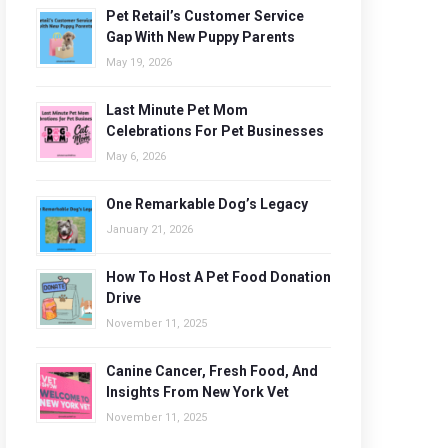
Pet Retail’s Customer Service
Gap With New Puppy Parents
May 19, 2026
Last Minute Pet Mom
Celebrations For Pet Businesses
May 6, 2026
One Remarkable Dog’s Legacy
January 21, 2026
How To Host A Pet Food Donation
Drive
November 11, 2025
Canine Cancer, Fresh Food, And
Insights From New York Vet
November 11, 2025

▸ **DESCRIPTION OF THE TASK**:
The task calls for duplicating the data exactly, with no images kept.

▸ **OUTPUT FOR THIS TASK**:
Pet Retail’s Customer Service
Gap With New Puppy Parents
May 19, 2026
Last Minute Pet Mom
Celebrations For Pet Businesses
May 6, 2026
One Remarkable Dog’s Legacy
January 21, 2026
How To Host A Pet Food Donation
Drive
November 11, 2025
Canine Cancer, Fresh Food, And
Insights From New York Vet
November 11, 2025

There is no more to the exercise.